No es de extrañar que algunos historiadores hayan visto el fascismo, junto con el comunismo, como el factor principal que determinó la historia entre 1918 y 1945, hasta el punto de que hablan de una “era fascista” o de “un movimiento que marca un hito”. Eso tiene cierto sentido, ya que, pese a que sólo se instauraron tres regímenes fascistas con todas las de la ley -los de Italia a las órdenes de Benito Mussolini, Alemania a las de Adolf Hitler y Croacia a las de Ante Pavelíc, y sólo los dos primeros en tiempos de paz-, surgieron en países europeizados numerosos movimientos que intentaban emularlos, algunos de los cuales sirvieron de gobiernos títeres que, por tanto, fueron fundamentales para que el Nazismo consiguiera mantener el control del “nuevo orden europeo” todo el tiempo que lo hizo.
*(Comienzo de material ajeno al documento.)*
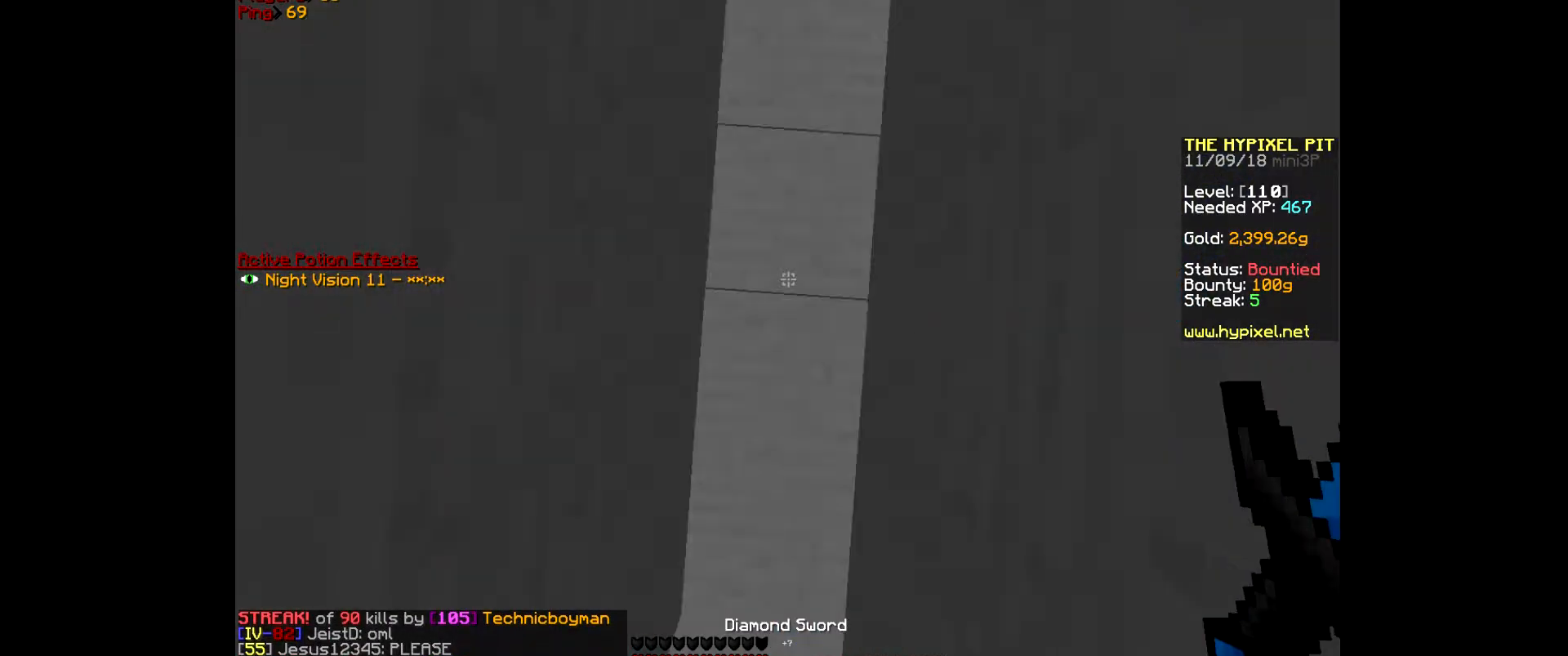
{"keys": ["s"], "mouse": [], "events": [[33, "s", "down"], [67, "w", "up"]]}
Además, varias dictaduras de Europa y Latinoamérica se “fascistizaron” como señal de la supuesta hegemonía del fascismo y sus perspectivas de lograr la victoria final en la era política moderna.
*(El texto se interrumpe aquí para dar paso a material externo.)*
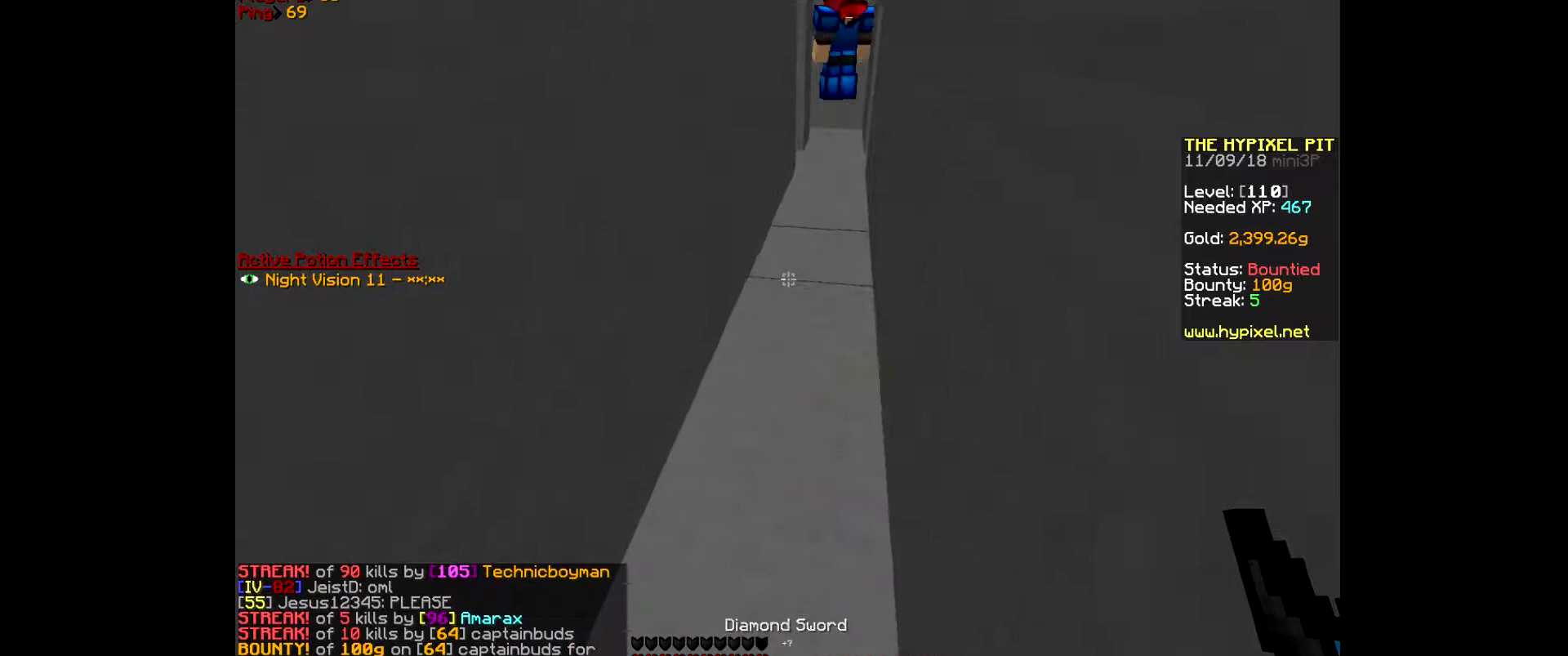
{"keys": ["s"], "mouse": [], "events": []}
Después de 1945, el espacio político del fascismo quedó drásticamente reducido, y hasta podría argumentarse que el concepto en sí perdió hace mucho su estatus “clave” en el mundo político contemporáneo.
La campaña para concienciar sobre el calentamiento global, la fluorización del agua auspiciada por el Estado, las maquinaciones de las grandes empresas, la burocracia de la Unión Europea, las medidas gubernamentales para que la gente deje de fumar, la corrección política, el daño que la industria de la moda causa a la imagen que uno tiene de sí mismo y a los hábitos alimenticios saludables, e incluso el sistema tributario del Estado: todos han sido tachados de fascistas.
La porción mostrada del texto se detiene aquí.